Planning your summer escape to the nearest public air-conditioned space? Hold it right there!
On a hot summer day, is your home unbearably hot? Do you find it virtually impossible to sleep? Do you settle for band-aid solutions like letting your air-conditioner run non-stop while saying that you’ll “just deal with” the energy bills when they come?
Make your home a cool haven! Here are five reasons why your home gets too hot in summer. Also included are helpful tips in keeping your house cool amid extreme heat without the need for extra air-conditioning.
1. Gaining Hot Air, Losing Cool Air
Does your home quickly become hot again as soon as your air-conditioner thermostat switches off?
Draught is invisible and can be responsible for up to 50 percent of your expensive heating and cooling being lost to outside. This can happen through gaps in doors, windows, architraves, wall vents and more.

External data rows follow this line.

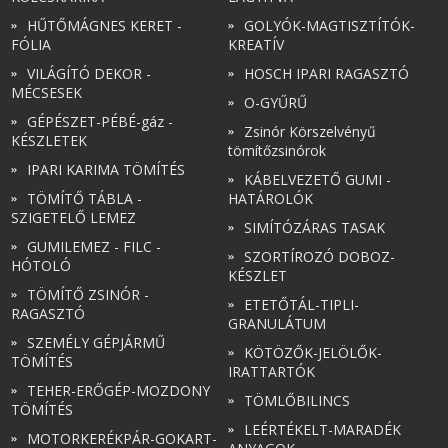
HŰTŐMÁGNES KERET -
GOLYÓK-MAGTISZTÍTÓK-
FÓLIA
KREATÍV
VILÁGÍTÓ DEKOR -
HOSCH IPARI RAGASZTÓ
MÉCSESEK
O-GYŰRŰ
GÉPÉSZET-PÉBÉ-gáz -
Zsinór Körszelvényű
KÉSZLETEK
tömítőzsinórok
IPARI KARIMA TÖMÍTÉS
KÁBELVEZETŐ GUMI -
TÖMÍTŐ TÁBLA -
HATÁROLÓK
SZIGETELŐ LEMEZ
SIMÍTÓZÁRAS TASAK
GUMILEMEZ - FILC -
SZORTÍROZÓ DOBOZ-
HÓTOLÓ
KÉSZLET
TÖMÍTŐ ZSINÓR -
ETETŐTÁL-TIPLI-
RAGASZTÓ
GRANULÁTUM
SZEMÉLY GÉPJÁRMŰ
KÖTÖZŐK-JELÖLŐK-
TÖMÍTÉS
IRATTARTÓK
TEHER-ERŐGÉP-MOZDONY
TÖMLŐBILINCS
TÖMÍTÉS
LEÉRTÉKELT-MARADÉK
MOTORKERÉKPÁR-GOKART-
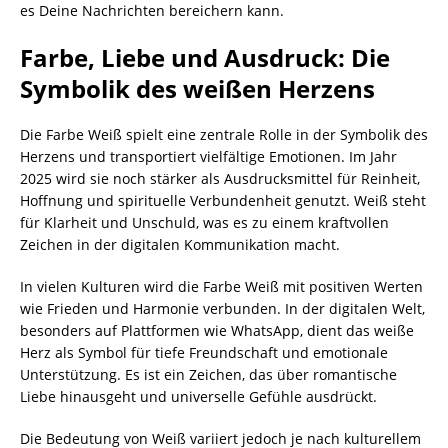
es Deine Nachrichten bereichern kann.
Farbe, Liebe und Ausdruck: Die
Symbolik des weißen Herzens
Die Farbe Weiß spielt eine zentrale Rolle in der Symbolik des
Herzens und transportiert vielfältige Emotionen. Im Jahr
2025 wird sie noch stärker als Ausdrucksmittel für Reinheit,
Hoffnung und spirituelle Verbundenheit genutzt. Weiß steht
für Klarheit und Unschuld, was es zu einem kraftvollen
Zeichen in der digitalen Kommunikation macht.
In vielen Kulturen wird die Farbe Weiß mit positiven Werten
wie Frieden und Harmonie verbunden. In der digitalen Welt,
besonders auf Plattformen wie WhatsApp, dient das weiße
Herz als Symbol für tiefe Freundschaft und emotionale
Unterstützung. Es ist ein Zeichen, das über romantische
Liebe hinausgeht und universelle Gefühle ausdrückt.
Die Bedeutung von Weiß variiert jedoch je nach kulturellem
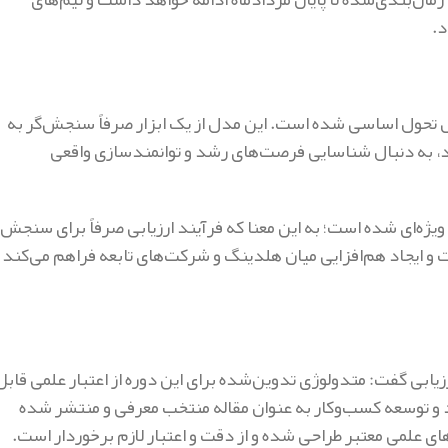
د.
تحول اساسی شده است. این مدل از یک ابزار صرفاً سنجش‌گر به
رد، به دنبال شناسایی فرصت‌های رشد و توانمندسازی واقعی
 ویژه‌ای شده است؛ به این معنا که فرآیند ارزیابی صرفاً برای سنجش
و ایجاد هم‌افزایی میان هلدینگ و شرکت‌های تابعه فراهم می‌کند ت
یابی گفت: متدولوژی تدوین‌شده برای این دوره از اعتبار علمی قابل
اد و توسعه کسب‌وکار به عنوان مقاله منتخب معرفی و منتشر شده
ی علمی معتبر طراحی شده و از دقت و اعتبار لازم برخوردار است.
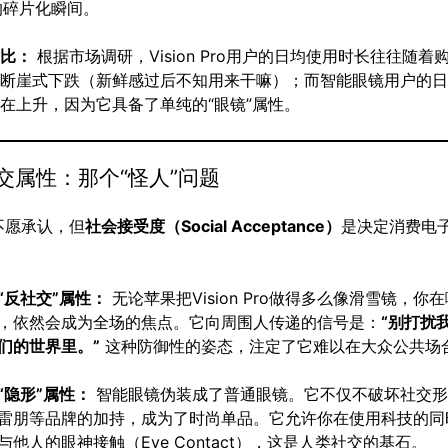
的碎片化瞬间。
对比：
根据市场调研，Vision Pro用户的日均使用时长往往随着
而断崖式下跌（新鲜感过后不知用来干嘛）；而智能眼镜用户的
在上升，因为它具备了单纯的“眼镜”属性。
交属性：那个“怪人”问题
不愿承认，但
社会接受度（Social Acceptance）
是决定消费电
“反社交”属性：
无论苹果把Vision Pro做得多么像滑雪镜，你
，依然会成为全场的焦点。它向周围人传递的信号是：
“别打扰
们的世界里。”
这种防御性的姿态，注定了它难以在大众公共场
“隐形”属性：
智能眼镜伪装成了普通眼镜。它不仅不破坏社交形
雷朋等品牌的加持，成为了时尚单品。它允许你在使用科技的同
与他人的眼神接触（Eye Contact），这是人类社交的基石。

What to do about draught: Real Draught Proofing goes beyond door snakes and sticky foam seals. Seek professional, architectural solutions to properly and permanently seal your home. This will help you to control your home’s ventilation and reduce your air-conditioning bill.
2. Heat Coming in via Your Windows
Do you feel the radiant summer heat coming in through your glazing despite having your blinds and shading in place? Are you groping for ways on how to cool a room that faces the sun?
Glass is an excellent conductor of heat, and if your windows are single-glazed, heat will be radiating into your home. This can make it hot and uncomfortable.
What to do about your windows: Don’t worry, you don’t have to replace your windows. Secondary Glazing (retrofit double glazing for existing windows) is a great alternative to double glazing, it delivers all of the same thermal benefits without needing to replace anything.
Remember to choose a secondary glazing system that still allows your windows to open and close as they did before so that you can take advantage of that evening breeze!
3. Heat Pushing Down from the Roof Space
As your roof space heats up, heat is pushed down through the ceiling into your home. You may even feel this heat building up overhead.
The heat from the sun is stored in your roof tiles and ceiling space. As this continues to heat your home, this stops your home from cooling down overnight and can make it very uncomfortable inside.
What to do about a hot ceiling: Installing a ceiling insulation is the most important action you can do for your home. Many of us believe we have it but often it isn’t enough or it has moved over time.
Consider augmenting your existing ceiling insulation with something that is non-allergenic, moisture, and rodent resistant and maintains its shape long-term.
4.Heat Rising Up From Below
If your home is built off the ground, (e.g. on stilts), you’ll be aware that hot air can build up under your floor, rising up through your floorboards, and heating your home from below.
What to do about heat coming in under the floor: Proper underfloor insulation will prevent heat from entering your home from underfoot. For the best possible results, ensure you use a high quality polyester insulation, stapled firmly and permanently beneath the floor.
5. Heat Radiating Through Your Walls
Uninsulated walls conduct heat into your home extremely easily, especially if you’re in full sun.
If you have brick walls, you’ll know how hot those bricks can become when the sun starts to heat them up. This heat is stored in the brick and continues to push itself into your home making it very hot at night and hard to sleep comfortably.
What to do about heat coming in through your walls: Retrofit Wall Insulation can be applied to weatherboard and brick walls. It is pumped in via a hose to ensure it can be filled to the brim for optimum coverage and effectiveness. This insulation creates a protective barrier between the hot outside sun and a cool and liveable interior space.
Invest in Quality Draught Proofing and Insulation Solutions
Double down on your thermal comfort this by insulating your doors, windows, ceiling, floors, and walls. Not only does an all-home retrofit improve your thermal comfort, but it also lowers your energy cost for the long term as well.